Mike Chele, Phoenix’s city manager for the two Pittsburgh theaters, saw a difference right away. “You get a bigger crowd,” he explained of the Altimate Air effect. “There’s a bigger buzz in the building. When people come into the theater, they see this trampoline park and say, wow! They all want to try it.”

While novel in itself, the idea dovetailed with a trend that has been transforming movie theaters over the past decade: amenities. Today people can watch first-run films on the living room couch, so theaters have been luring patrons with stadium seating, bars, lounges, even full-service restaurants. “People said, wow, we can make a little more money on this,” Zacheretti recalled. “Everyone who owns a theater is trying to get into the alcohol business. The kids can drink a Coke, and the parents can have a beer.”

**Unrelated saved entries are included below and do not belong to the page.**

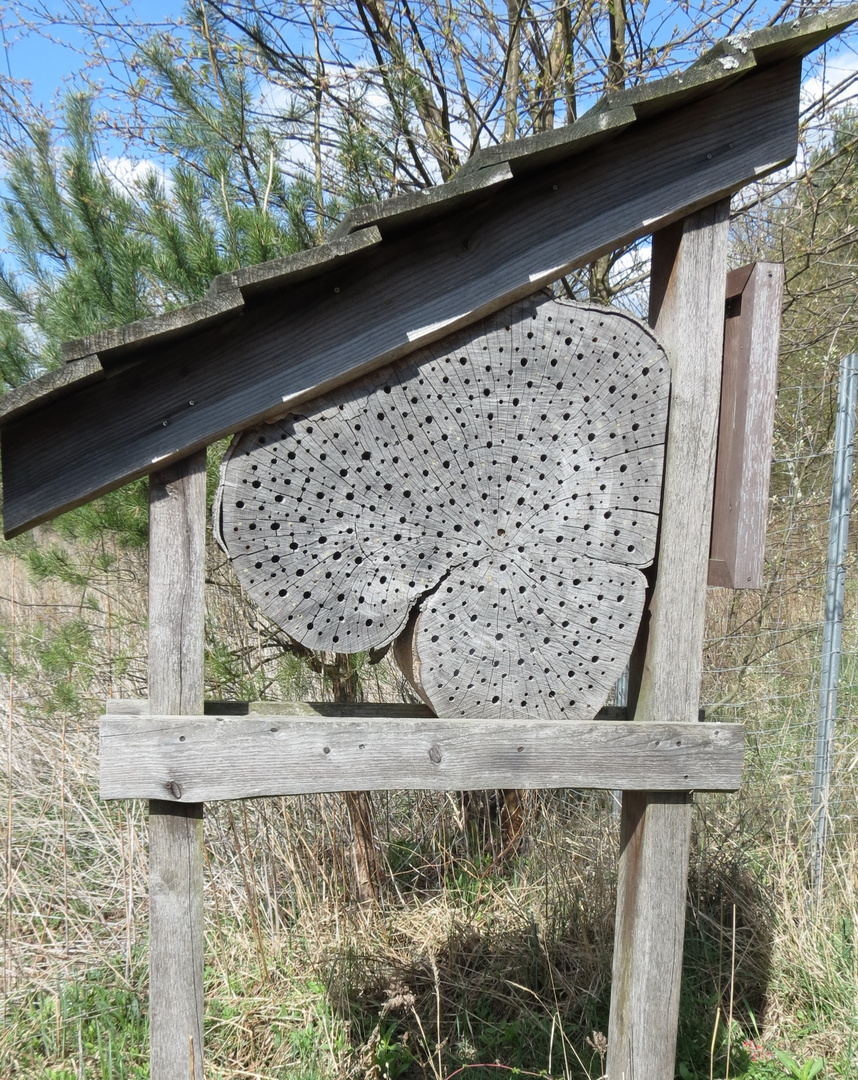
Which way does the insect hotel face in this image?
toward the camera

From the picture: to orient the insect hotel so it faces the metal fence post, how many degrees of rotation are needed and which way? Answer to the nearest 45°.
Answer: approximately 135° to its left
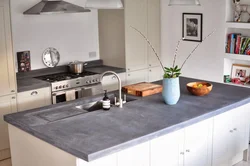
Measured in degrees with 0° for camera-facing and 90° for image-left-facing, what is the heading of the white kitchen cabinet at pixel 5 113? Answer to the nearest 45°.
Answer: approximately 315°

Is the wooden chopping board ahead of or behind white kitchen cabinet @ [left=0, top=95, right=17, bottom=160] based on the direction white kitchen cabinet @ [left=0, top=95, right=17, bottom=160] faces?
ahead

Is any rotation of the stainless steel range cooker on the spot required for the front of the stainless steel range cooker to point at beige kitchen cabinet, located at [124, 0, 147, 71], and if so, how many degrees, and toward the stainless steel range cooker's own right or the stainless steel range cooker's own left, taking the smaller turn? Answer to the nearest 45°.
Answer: approximately 90° to the stainless steel range cooker's own left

Phoenix, which operates 11 theaters in the South, Mid-Atlantic and Southwest, installed its first bar in 2005; bowling alleys and game rooms followed, all boosting the bottom line. But Altimate Air is the closest Phoenix has come to merging a movie theater with an FEC. One bonus of all those amenities, especially the trampoline park, is the increase in lucrative birthday parties, said General Manager Jason Bauer.

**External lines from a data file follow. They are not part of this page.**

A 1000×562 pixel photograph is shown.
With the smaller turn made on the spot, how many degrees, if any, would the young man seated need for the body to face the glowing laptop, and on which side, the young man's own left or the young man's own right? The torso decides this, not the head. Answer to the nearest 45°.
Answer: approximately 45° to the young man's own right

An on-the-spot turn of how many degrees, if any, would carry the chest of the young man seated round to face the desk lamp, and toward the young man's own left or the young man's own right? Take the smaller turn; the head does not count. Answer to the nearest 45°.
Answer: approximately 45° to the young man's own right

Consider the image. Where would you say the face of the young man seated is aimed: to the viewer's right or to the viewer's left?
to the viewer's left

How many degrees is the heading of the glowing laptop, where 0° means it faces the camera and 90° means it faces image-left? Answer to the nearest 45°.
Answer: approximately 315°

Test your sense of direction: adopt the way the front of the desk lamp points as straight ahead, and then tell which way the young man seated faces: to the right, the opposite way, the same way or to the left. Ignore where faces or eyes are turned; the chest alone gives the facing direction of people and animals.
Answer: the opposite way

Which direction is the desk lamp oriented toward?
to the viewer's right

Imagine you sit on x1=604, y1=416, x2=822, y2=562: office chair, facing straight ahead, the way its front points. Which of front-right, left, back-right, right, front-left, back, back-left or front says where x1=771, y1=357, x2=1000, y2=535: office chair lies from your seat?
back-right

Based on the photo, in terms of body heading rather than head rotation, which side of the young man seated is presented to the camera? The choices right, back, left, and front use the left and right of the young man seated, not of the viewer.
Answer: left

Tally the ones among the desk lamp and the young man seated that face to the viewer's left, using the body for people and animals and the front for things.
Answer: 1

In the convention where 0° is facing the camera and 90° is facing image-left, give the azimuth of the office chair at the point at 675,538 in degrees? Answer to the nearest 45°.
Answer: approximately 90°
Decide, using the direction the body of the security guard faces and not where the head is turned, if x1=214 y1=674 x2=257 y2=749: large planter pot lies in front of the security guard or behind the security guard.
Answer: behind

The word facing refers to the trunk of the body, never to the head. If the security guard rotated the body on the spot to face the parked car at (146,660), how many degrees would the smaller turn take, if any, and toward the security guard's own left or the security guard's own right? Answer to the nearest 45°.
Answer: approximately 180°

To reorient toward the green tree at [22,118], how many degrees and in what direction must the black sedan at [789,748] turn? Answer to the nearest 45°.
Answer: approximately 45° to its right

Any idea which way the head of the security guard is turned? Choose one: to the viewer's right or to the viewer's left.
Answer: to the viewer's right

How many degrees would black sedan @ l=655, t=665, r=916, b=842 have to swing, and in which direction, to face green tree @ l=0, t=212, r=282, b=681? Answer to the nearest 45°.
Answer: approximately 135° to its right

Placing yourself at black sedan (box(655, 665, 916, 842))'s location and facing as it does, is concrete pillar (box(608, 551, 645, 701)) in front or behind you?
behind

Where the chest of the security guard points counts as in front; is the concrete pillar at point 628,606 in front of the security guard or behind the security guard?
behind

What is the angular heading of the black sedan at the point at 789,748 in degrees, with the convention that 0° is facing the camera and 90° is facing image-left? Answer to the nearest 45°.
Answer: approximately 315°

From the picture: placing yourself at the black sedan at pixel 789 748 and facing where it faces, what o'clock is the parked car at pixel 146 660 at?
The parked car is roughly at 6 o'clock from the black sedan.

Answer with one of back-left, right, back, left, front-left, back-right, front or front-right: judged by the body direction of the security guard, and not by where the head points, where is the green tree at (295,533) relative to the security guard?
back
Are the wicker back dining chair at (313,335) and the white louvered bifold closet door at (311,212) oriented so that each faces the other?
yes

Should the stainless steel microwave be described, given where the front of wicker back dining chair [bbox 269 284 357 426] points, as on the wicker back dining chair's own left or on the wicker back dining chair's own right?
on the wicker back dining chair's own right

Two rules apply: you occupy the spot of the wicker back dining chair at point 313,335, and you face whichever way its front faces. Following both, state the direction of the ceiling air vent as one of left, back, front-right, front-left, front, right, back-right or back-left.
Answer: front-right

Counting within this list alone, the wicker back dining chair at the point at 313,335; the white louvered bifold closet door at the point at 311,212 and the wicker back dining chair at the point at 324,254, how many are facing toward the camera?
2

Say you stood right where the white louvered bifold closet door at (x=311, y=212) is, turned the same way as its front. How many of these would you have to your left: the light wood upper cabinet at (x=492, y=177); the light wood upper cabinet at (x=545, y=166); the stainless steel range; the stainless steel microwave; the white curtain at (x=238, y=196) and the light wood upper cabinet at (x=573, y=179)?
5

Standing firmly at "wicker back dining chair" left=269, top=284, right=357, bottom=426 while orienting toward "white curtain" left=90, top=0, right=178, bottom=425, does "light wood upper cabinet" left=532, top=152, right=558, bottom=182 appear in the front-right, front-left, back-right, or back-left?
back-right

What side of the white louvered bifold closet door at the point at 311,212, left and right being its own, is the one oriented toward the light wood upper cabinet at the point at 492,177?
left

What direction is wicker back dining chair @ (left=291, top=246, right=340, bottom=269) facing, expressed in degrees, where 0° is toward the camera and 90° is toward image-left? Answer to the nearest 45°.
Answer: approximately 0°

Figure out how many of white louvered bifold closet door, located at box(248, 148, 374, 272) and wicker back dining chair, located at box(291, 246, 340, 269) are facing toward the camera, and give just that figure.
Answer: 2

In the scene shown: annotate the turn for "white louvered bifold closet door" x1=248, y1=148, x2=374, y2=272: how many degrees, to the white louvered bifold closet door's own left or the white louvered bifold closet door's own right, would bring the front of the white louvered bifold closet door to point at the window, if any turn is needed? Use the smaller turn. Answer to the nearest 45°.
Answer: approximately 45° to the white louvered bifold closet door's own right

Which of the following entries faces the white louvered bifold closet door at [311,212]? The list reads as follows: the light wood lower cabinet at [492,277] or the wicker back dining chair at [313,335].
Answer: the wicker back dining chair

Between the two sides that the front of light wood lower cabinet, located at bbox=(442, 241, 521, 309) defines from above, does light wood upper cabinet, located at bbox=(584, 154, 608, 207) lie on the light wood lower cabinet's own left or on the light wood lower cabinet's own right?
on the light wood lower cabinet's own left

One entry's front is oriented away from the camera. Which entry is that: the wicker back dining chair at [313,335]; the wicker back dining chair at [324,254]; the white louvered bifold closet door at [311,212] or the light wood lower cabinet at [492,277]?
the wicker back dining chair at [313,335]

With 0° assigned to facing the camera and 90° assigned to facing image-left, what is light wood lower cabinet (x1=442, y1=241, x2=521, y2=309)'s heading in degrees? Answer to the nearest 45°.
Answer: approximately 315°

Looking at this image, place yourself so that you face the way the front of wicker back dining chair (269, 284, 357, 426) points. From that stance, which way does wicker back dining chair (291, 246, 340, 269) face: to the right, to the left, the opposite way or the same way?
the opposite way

Adrianna Esquivel, marketing manager, Altimate Air, and Mike Chelel, city manager, Pittsburgh, Pa. Word of mouth has translated into strong sales for every part of the theater complex.

“Birthday party revenue is key,” said Bauer, who said a popular package includes an hour of jumping, followed by an hour of pizza and drinks in the party room; rock climbing is included. The theater itself has a party room, and Altimate Air has become a local favorite for group events, fundraisers and other celebrations (Bauer said the facility donates 40 percent of each fundraiser ticket to the cause).

Teen night, held weekly from 9 p.m. to 11 p.m. on Saturdays, has also become a moneymaker since its launch in late 2015, Bauer said. Up to 120 teens ages 14-18 clamber up the rock wall, compete on the “ninja course,” dance to a DJ, bounce on the trampoline, and enjoy pizza and drinks. “In wintertime, we’ve sold out three out of the last four weekends,” Bauer said.

Parties aside, the typical visitors sticks to one main activity, observed Zacheretti. “What we’ve seen is that if they’re coming to the trampoline park, they’re coming to the trampoline park, and if they’re coming to the movie theater, they’re coming to the movie theater,” he said. “And part of that is time. By the time you leave the house, park, and see the movie, it’s a two-and-a-half-hour event.”

Even so, Zacheretti has observed youngsters jumping for a half-hour while waiting before a show starts or blowing off steam on the trampolines afterward. “And if you’re old enough and you want to go have a beer for an hour while your kids jump, you can do that as well,” he said. With plenty of supervision in the closed facility, Zacheretti said parents can take a break while their older kids play in the arcade or the trampoline park, without having to keep a strict eye on them.

The Phoenix team all agreed: The biggest advantage of a multi-activity theater is the cross-promotion factor, where moviegoers get inspired to come back to the trampoline park and vice versa. “If you come just to the trampoline park, you may have never come to the theater, but then you see it and you get ideas,” said Zacheretti.

Phoenix Vice President of Operations Chris Gehring agreed. “All the activities complement each other,” he said, noting that Altimate Air sells combination packages that bundle the trampoline park, sports bar, game room and movie theater. His colleague Adriana Esquivel, a marketing manager, said word of mouth has translated into strong sales for every part of the theater complex. “Word’s getting out a lot more that the trampoline park is in the theater,” Esquivel said. “I think it’s going to pick up a lot with the summer coming.”

A half-million people visited the trampoline park, bar and movie theater at Altimate Air in 2016, and attendance is expected to grow. Phoenix just built a freestanding trampoline park in an upscale shopping center in Leesburg, Va.; Zacheretti said he thinks Altimate Air can be a model for the future of family entertainment. “We tie in with entertainment, free time, disposable income,” he said. “And we have it all in one place.”